Steve Nakata, Student Affairs
There was never a doubt in Nicolle Peterson’s mind where she was going to college. Her family has strong connections with the University of Washington and she was excited about becoming a husky following graduation from high school in Sumner, Wash.
During her senior year, her best friend wanted to visit colleges in Eastern Washington and begged her to come along so she wouldn’t have to make the trip alone. Peterson reluctantly agreed. Once they stepped foot on the Pullman campus, she immediately sensed the Cougar spirit of Washington State University.
“I had an incredible time,” she recalled. “I loved the campus atmosphere and it really took me by surprise.”
The rest is history. Nicolle and her best friend enrolled at WSU the next fall and became roommates. She was excited to begin the next chapter in her life and joined the Cougar Marching Band as a clarinet player. Life seemed good.
Looking back at her freshman year Peterson is still surprised by how quickly her new life at WSU unraveled. Suddenly she was having difficulty focusing in her classes, and her mind was playing tricks leading her to believe her professors were singling her out as the dumb one in the room. She knew she should take notes during the lectures, but couldn’t make herself do it. Her memory was failing her as well. As she struggled in school, she started isolating herself from everyone—even her best friend. She felt as if everyone was judging her.
Peterson was also carrying a secret—one that she kept hidden from everyone since she was 16 years-old.
“I was self-abusing,” she said. “I was cutting my legs and always wore jeans, even in hot weather, so no one would know.”
By the second semester of her freshman year, she stopped attending classes altogether and didn’t show-up for final exams either. The following fall she withdrew from all her classes except band.
The final straw came when she received a text from her boyfriend informing her that he was ending their relationship. With her life spinning out of control, Nicolle had thoughts about ending it. Her roommate became so concerned that she consulted with her parents, who urged Nicolle’s mom to drive to Pullman to be with her daughter.
Together they visited WSU’s Health and Wellness services seeking answers for Nicolle’s concerning behavior. Over a period of time and after going through a series of tests, Nicolle was diagnosed as suffering from depression, anxiety, Attention Deficit Disorder (ADD) and bipolar type two, meaning she had experienced at least one hypomania episode and at least one episode of major depression.
The doctor prescribed appropriate medications, but also asked Peterson to visit WSU’s Access Center. The Access Center assists students with disabilities, psychological or medical conditions, or temporary injuries that make it difficult for them to get around campus.
Turning things around
Access Center Advisor Juli Anderson remembers the day Peterson visited her office. She was feeling really down and was very tearful. Anderson’s training kicked-in and asked Nicolle a series of questions as part of a suicide risk assessment.
“Her responses indicated she was indeed at-risk and I felt it was best to immediately walk with her to Counseling and Testing Services to be further evaluated,” she said.
It was a rough stretch for Peterson, but she was finally receiving the help she needed. Anderson became her go-to person on campus whenever she was feeling down or needed advice.
She worked with Nicolle to determine what accommodations she needed and coached her on how to talk with her professors about them—something that terrified Nicolle.

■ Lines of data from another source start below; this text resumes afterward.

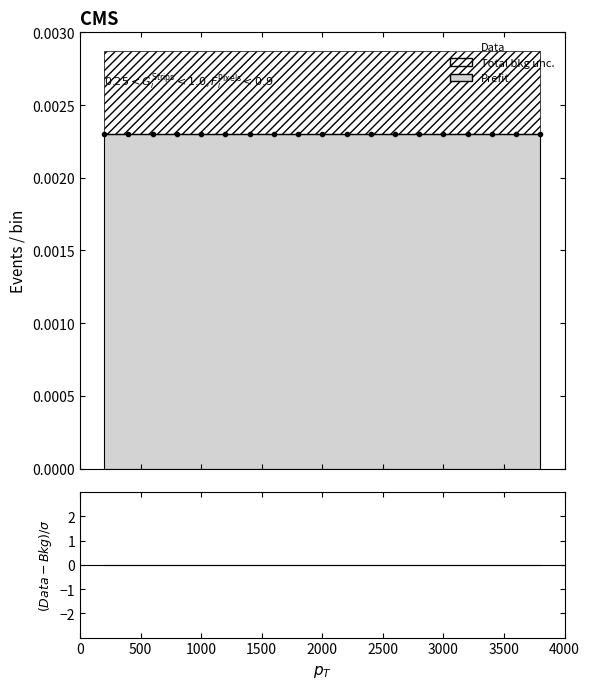

How many lines are shown in the chart?

2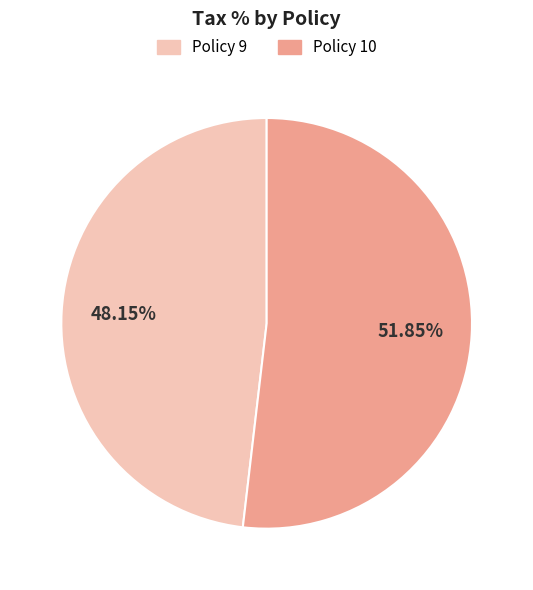

Does any single category account for the majority?

Yes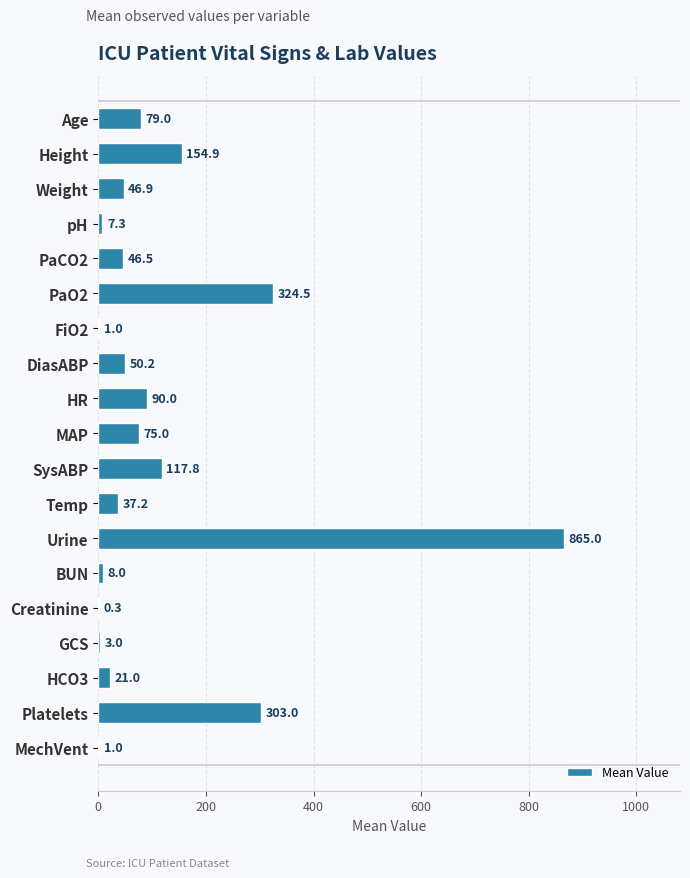

The chart shows a value of 79.0 at Age. True or false?

True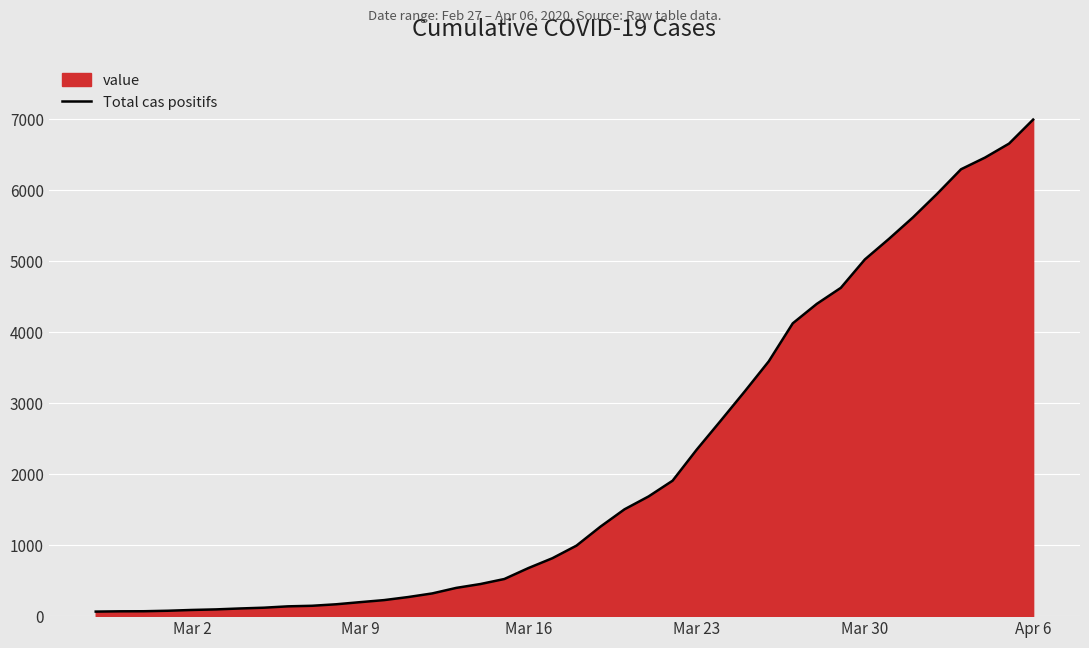

What is the maximum value shown in the chart?

6995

“With students like Nicolle, we review documentation from the doctors to see how their illnesses are impacting them,” Anderson said. “We then talk with the students and determine what accommodations can be implemented that can help them be successful.”
In Nicolle’s case, having more flexibility to complete assignments, a private room to take exams in and more time to finish them, made a big difference in her academic performance. Anderson supported Nicolle when she decided to switch her major to Fine Arts, something she became passionate about. By the following semester she had made the President’s Honor Roll.
Services in high demand
The Access Center has seen the number of students seeking accommodations explode in recent years. It currently provides about 900 students with accommodations on a regular basis, and serves many more who request one-time accommodations for things like housing and emotional support.
For Anderson and her colleagues, it means each of them can have several hundred students they are trying to help at any given time.
One of the fastest growing segments of the Center’s clientele are students with psychological disabilities. Anderson said that number has more than doubled since 2010, accounting for about 240 students last year.
She believes the stigma surrounding mental illness is lessening and more students who experience symptoms are getting help earlier, often before they arrive at WSU.
Nothing short of amazing
In Peterson’s case, her college career was on the verge of collapsing for good when she began receiving the help she needed. In spite of being on academic probation and overcoming so many other challenges, she not only made the President’s Honor Roll, but also graduated on-time last May.
“There was no way I would have graduated had it not been for the help I received from Juli and the Access Center,” she said. “They were with me every step of the way.”
Peterson is currently working on a film degree at the University of Nevada, Las Vegas, and has her sights set on possibly becoming a Hollywood film editor.
Anderson calls her success nothing short of amazing.
“She worked really hard on all fronts to make it happen,” she said. “We really care about the students we work with, and when we see them achieve success and happiness, it means everything to us.”